> [Short exercise]: Output every line of the records below as a JSON list of strings, one string per line, with blank lines omitted.

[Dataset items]

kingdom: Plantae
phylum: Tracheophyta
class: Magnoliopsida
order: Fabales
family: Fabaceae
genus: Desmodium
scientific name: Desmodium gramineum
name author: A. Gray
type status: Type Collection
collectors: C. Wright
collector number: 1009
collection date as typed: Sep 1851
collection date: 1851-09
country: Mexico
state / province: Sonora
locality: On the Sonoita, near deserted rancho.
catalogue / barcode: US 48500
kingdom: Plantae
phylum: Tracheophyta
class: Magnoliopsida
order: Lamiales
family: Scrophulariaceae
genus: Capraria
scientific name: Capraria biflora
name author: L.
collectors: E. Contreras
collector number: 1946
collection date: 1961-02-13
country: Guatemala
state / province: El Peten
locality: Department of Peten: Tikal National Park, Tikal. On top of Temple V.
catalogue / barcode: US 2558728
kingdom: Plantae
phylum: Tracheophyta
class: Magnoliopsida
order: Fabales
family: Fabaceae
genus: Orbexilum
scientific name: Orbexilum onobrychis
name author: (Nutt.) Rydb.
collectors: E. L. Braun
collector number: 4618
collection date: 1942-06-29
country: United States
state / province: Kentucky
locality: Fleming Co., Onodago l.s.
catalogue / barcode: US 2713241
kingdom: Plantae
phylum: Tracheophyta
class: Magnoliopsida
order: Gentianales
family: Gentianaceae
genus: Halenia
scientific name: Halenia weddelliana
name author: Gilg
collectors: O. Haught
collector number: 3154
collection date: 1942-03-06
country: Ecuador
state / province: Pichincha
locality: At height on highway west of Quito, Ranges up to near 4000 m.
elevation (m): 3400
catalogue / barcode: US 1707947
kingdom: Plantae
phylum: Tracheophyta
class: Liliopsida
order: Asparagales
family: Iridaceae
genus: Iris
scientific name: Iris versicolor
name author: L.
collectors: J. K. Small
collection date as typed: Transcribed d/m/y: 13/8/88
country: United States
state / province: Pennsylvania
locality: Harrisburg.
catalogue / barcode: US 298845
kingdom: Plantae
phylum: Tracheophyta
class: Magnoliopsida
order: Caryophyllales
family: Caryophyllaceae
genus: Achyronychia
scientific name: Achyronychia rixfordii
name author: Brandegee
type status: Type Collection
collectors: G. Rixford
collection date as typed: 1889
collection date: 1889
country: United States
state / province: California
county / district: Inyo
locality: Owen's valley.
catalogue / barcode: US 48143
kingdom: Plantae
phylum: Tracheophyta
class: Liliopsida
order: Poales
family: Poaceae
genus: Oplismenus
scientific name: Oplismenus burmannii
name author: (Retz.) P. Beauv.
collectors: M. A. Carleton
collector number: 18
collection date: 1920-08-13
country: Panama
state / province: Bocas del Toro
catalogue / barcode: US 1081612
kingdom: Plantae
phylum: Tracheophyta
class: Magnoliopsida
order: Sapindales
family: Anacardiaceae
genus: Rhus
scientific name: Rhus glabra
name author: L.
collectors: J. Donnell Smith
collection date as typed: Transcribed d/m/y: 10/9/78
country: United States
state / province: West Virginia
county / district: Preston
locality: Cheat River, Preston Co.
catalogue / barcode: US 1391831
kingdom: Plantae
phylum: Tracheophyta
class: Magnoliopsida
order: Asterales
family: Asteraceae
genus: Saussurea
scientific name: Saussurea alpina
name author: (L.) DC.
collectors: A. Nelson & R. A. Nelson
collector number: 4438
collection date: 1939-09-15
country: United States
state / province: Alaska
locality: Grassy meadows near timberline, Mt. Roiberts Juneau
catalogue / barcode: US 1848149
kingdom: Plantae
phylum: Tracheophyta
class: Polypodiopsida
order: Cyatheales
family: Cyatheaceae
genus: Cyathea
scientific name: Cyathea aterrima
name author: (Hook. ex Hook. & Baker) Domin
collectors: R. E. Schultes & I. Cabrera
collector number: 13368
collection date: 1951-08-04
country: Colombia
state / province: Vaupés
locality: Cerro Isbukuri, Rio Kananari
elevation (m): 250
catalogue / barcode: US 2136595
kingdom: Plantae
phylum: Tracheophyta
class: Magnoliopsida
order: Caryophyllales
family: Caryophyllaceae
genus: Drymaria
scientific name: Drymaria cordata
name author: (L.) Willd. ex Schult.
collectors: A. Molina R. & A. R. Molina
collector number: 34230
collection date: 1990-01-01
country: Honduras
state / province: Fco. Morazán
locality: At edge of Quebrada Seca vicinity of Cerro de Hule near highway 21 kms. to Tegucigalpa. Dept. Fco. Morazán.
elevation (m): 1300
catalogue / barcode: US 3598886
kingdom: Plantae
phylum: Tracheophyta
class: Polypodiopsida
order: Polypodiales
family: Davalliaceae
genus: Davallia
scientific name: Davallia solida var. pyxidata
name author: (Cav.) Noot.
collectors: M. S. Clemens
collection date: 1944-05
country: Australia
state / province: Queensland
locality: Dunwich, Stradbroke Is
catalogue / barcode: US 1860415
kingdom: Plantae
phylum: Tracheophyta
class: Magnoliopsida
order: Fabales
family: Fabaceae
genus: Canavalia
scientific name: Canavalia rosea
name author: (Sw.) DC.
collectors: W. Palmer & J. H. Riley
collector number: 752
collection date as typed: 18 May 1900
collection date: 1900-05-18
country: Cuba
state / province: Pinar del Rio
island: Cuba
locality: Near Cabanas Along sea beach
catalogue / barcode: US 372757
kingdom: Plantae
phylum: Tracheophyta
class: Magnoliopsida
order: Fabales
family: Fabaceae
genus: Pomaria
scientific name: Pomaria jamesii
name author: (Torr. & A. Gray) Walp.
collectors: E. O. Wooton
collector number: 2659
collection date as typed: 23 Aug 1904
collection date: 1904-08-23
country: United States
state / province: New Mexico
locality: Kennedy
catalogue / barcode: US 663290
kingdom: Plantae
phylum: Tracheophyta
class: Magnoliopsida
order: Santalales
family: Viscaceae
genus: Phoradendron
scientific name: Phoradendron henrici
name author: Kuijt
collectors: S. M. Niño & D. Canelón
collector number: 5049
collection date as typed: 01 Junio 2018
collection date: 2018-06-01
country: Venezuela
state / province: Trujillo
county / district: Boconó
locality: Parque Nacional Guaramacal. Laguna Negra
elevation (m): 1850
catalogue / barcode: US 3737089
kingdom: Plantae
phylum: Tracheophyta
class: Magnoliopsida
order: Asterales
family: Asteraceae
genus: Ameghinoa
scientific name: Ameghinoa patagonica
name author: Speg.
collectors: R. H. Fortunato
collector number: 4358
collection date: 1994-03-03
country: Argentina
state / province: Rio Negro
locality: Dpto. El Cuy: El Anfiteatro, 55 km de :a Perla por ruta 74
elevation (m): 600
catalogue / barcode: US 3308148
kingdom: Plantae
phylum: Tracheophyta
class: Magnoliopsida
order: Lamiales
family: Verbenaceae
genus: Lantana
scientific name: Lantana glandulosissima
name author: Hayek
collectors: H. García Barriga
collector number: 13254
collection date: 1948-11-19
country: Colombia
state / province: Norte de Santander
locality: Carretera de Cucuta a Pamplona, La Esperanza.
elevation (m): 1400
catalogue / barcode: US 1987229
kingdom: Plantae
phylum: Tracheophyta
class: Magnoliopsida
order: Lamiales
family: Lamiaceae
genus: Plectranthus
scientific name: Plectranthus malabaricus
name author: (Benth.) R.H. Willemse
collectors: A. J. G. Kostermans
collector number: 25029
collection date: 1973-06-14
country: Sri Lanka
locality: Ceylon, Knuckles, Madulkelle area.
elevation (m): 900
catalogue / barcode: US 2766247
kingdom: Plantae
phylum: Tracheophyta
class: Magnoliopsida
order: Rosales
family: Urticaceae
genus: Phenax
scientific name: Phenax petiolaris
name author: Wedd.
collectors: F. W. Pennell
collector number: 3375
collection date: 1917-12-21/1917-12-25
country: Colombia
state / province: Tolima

> [Task output]:
[
  "kingdom: Plantae",
  "phylum: Tracheophyta",
  "class: Magnoliopsida",
  "order: Fabales",
  "family: Fabaceae",
  "genus: Desmodium",
  "scientific name: Desmodium gramineum",
  "name author: A. Gray",
  "type status: Type Collection",
  "collectors: C. Wright",
  "collector number: 1009",
  "collection date as typed: Sep 1851",
  "collection date: 1851-09",
  "country: Mexico",
  "state / province: Sonora",
  "locality: On the Sonoita, near deserted rancho.",
  "catalogue / barcode: US 48500",
  "kingdom: Plantae",
  "phylum: Tracheophyta",
  "class: Magnoliopsida",
  "order: Lamiales",
  "family: Scrophulariaceae",
  "genus: Capraria",
  "scientific name: Capraria biflora",
  "name author: L.",
  "collectors: E. Contreras",
  "collector number: 1946",
  "collection date: 1961-02-13",
  "country: Guatemala",
  "state / province: El Peten",
  "locality: Department of Peten: Tikal National Park, Tikal. On top of Temple V.",
  "catalogue / barcode: US 2558728",
  "kingdom: Plantae",
  "phylum: Tracheophyta",
  "class: Magnoliopsida",
  "order: Fabales",
  "family: Fabaceae",
  "genus: Orbexilum",
  "scientific name: Orbexilum onobrychis",
  "name author: (Nutt.) Rydb.",
  "collectors: E. L. Braun",
  "collector number: 4618",
  "collection date: 1942-06-29",
  "country: United States",
  "state / province: Kentucky",
  "locality: Fleming Co., Onodago l.s.",
  "catalogue / barcode: US 2713241",
  "kingdom: Plantae",
  "phylum: Tracheophyta",
  "class: Magnoliopsida",
  "order: Gentianales",
  "family: Gentianaceae",
  "genus: Halenia",
  "scientific name: Halenia weddelliana",
  "name author: Gilg",
  "collectors: O. Haught",
  "collector number: 3154",
  "collection date: 1942-03-06",
  "country: Ecuador",
  "state / province: Pichincha",
  "locality: At height on highway west of Quito, Ranges up to near 4000 m.",
  "elevation (m): 3400",
  "catalogue / barcode: US 1707947",
  "kingdom: Plantae",
  "phylum: Tracheophyta",
  "class: Liliopsida",
  "order: Asparagales",
  "family: Iridaceae",
  "genus: Iris",
  "scientific name: Iris versicolor",
  "name author: L.",
  "collectors: J. K. Small",
  "collection date as typed: Transcribed d/m/y: 13/8/88",
  "country: United States",
  "state / province: Pennsylvania",
  "locality: Harrisburg.",
  "catalogue / barcode: US 298845",
  "kingdom: Plantae",
  "phylum: Tracheophyta",
  "class: Magnoliopsida",
  "order: Caryophyllales",
  "family: Caryophyllaceae",
  "genus: Achyronychia",
  "scientific name: Achyronychia rixfordii",
  "name author: Brandegee",
  "type status: Type Collection",
  "collectors: G. Rixford",
  "collection date as typed: 1889",
  "collection date: 1889",
  "country: United States",
  "state / province: California",
  "county / district: Inyo",
  "locality: Owen's valley.",
  "catalogue / barcode: US 48143",
  "kingdom: Plantae",
  "phylum: Tracheophyta",
  "class: Liliopsida",
  "order: Poales",
  "family: Poaceae",
  "genus: Oplismenus",
  "scientific name: Oplismenus burmannii",
  "name author: (Retz.) P. Beauv.",
  "collectors: M. A. Carleton",
  "collector number: 18",
  "collection date: 1920-08-13",
  "country: Panama",
  "state / province: Bocas del Toro",
  "catalogue / barcode: US 1081612",
  "kingdom: Plantae",
  "phylum: Tracheophyta",
  "class: Magnoliopsida",
  "order: Sapindales",
  "family: Anacardiaceae",
  "genus: Rhus",
  "scientific name: Rhus glabra",
  "name author: L.",
  "collectors: J. Donnell Smith",
  "collection date as typed: Transcribed d/m/y: 10/9/78",
  "country: United States",
  "state / province: West Virginia",
  "county / district: Preston",
  "locality: Cheat River, Preston Co.",
  "catalogue / barcode: US 1391831",
  "kingdom: Plantae",
  "phylum: Tracheophyta",
  "class: Magnoliopsida",
  "order: Asterales",
  "family: Asteraceae",
  "genus: Saussurea",
  "scientific name: Saussurea alpina",
  "name author: (L.) DC.",
  "collectors: A. Nelson & R. A. Nelson",
  "collector number: 4438",
  "collection date: 1939-09-15",
  "country: United States",
  "state / province: Alaska",
  "locality: Grassy meadows near timberline, Mt. Roiberts Juneau",
  "catalogue / barcode: US 1848149",
  "kingdom: Plantae",
  "phylum: Tracheophyta",
  "class: Polypodiopsida",
  "order: Cyatheales",
  "family: Cyatheaceae",
  "genus: Cyathea",
  "scientific name: Cyathea aterrima",
  "name author: (Hook. ex Hook. & Baker) Domin",
  "collectors: R. E. Schultes & I. Cabrera",
  "collector number: 13368",
  "collection date: 1951-08-04",
  "country: Colombia",
  "state / province: Vaupés",
  "locality: Cerro Isbukuri, Rio Kananari",
  "elevation (m): 250",
  "catalogue / barcode: US 2136595",
  "kingdom: Plantae",
  "phylum: Tracheophyta",
  "class: Magnoliopsida",
  "order: Caryophyllales",
  "family: Caryophyllaceae",
  "genus: Drymaria",
  "scientific name: Drymaria cordata",
  "name author: (L.) Willd. ex Schult.",
  "collectors: A. Molina R. & A. R. Molina",
  "collector number: 34230",
  "collection date: 1990-01-01",
  "country: Honduras",
  "state / province: Fco. Morazán",
  "locality: At edge of Quebrada Seca vicinity of Cerro de Hule near highway 21 kms. to Tegucigalpa. Dept. Fco. Morazán.",
  "elevation (m): 1300",
  "catalogue / barcode: US 3598886",
  "kingdom: Plantae",
  "phylum: Tracheophyta",
  "class: Polypodiopsida",
  "order: Polypodiales",
  "family: Davalliaceae",
  "genus: Davallia",
  "scientific name: Davallia solida var. pyxidata",
  "name author: (Cav.) Noot.",
  "collectors: M. S. Clemens",
  "collection date: 1944-05",
  "country: Australia",
  "state / province: Queensland",
  "locality: Dunwich, Stradbroke Is",
  "catalogue / barcode: US 1860415",
  "kingdom: Plantae",
  "phylum: Tracheophyta",
  "class: Magnoliopsida",
  "order: Fabales",
  "family: Fabaceae",
  "genus: Canavalia",
  "scientific name: Canavalia rosea",
  "name author: (Sw.) DC.",
  "collectors: W. Palmer & J. H. Riley",
  "collector number: 752",
  "collection date as typed: 18 May 1900",
  "collection date: 1900-05-18",
  "country: Cuba",
  "state / province: Pinar del Rio",
  "island: Cuba",
  "locality: Near Cabanas Along sea beach",
  "catalogue / barcode: US 372757",
  "kingdom: Plantae",
  "phylum: Tracheophyta",
  "class: Magnoliopsida",
  "order: Fabales",
  "family: Fabaceae",
  "genus: Pomaria",
  "scientific name: Pomaria jamesii",
  "name author: (Torr. & A. Gray) Walp.",
  "collectors: E. O. Wooton",
  "collector number: 2659",
  "collection date as typed: 23 Aug 1904",
  "collection date: 1904-08-23",
  "country: United States",
  "state / province: New Mexico",
  "locality: Kennedy",
  "catalogue / barcode: US 663290",
  "kingdom: Plantae",
  "phylum: Tracheophyta",
  "class: Magnoliopsida",
  "order: Santalales",
  "family: Viscaceae",
  "genus: Phoradendron",
  "scientific name: Phoradendron henrici",
  "name author: Kuijt",
  "collectors: S. M. Niño & D. Canelón",
  "collector number: 5049",
  "collection date as typed: 01 Junio 2018",
  "collection date: 2018-06-01",
  "country: Venezuela",
  "state / province: Trujillo",
  "county / district: Boconó",
  "locality: Parque Nacional Guaramacal. Laguna Negra",
  "elevation (m): 1850",
  "catalogue / barcode: US 3737089",
  "kingdom: Plantae",
  "phylum: Tracheophyta",
  "class: Magnoliopsida",
  "order: Asterales",
  "family: Asteraceae",
  "genus: Ameghinoa",
  "scientific name: Ameghinoa patagonica",
  "name author: Speg.",
  "collectors: R. H. Fortunato",
  "collector number: 4358",
  "collection date: 1994-03-03",
  "country: Argentina",
  "state / province: Rio Negro",
  "locality: Dpto. El Cuy: El Anfiteatro, 55 km de :a Perla por ruta 74",
  "elevation (m): 600",
  "catalogue / barcode: US 3308148",
  "kingdom: Plantae",
  "phylum: Tracheophyta",
  "class: Magnoliopsida",
  "order: Lamiales",
  "family: Verbenaceae",
  "genus: Lantana",
  "scientific name: Lantana glandulosissima",
  "name author: Hayek",
  "collectors: H. García Barriga",
  "collector number: 13254",
  "collection date: 1948-11-19",
  "country: Colombia",
  "state / province: Norte de Santander",
  "locality: Carretera de Cucuta a Pamplona, La Esperanza.",
  "elevation (m): 1400",
  "catalogue / barcode: US 1987229",
  "kingdom: Plantae",
  "phylum: Tracheophyta",
  "class: Magnoliopsida",
  "order: Lamiales",
  "family: Lamiaceae",
  "genus: Plectranthus",
  "scientific name: Plectranthus malabaricus",
  "name author: (Benth.) R.H. Willemse",
  "collectors: A. J. G. Kostermans",
  "collector number: 25029",
  "collection date: 1973-06-14",
  "country: Sri Lanka",
  "locality: Ceylon, Knuckles, Madulkelle area.",
  "elevation (m): 900",
  "catalogue / barcode: US 2766247",
  "kingdom: Plantae",
  "phylum: Tracheophyta",
  "class: Magnoliopsida",
  "order: Rosales",
  "family: Urticaceae",
  "genus: Phenax",
  "scientific name: Phenax petiolaris",
  "name author: Wedd.",
  "collectors: F. W. Pennell",
  "collector number: 3375",
  "collection date: 1917-12-21/1917-12-25",
  "country: Colombia",
  "state / province: Tolima"
]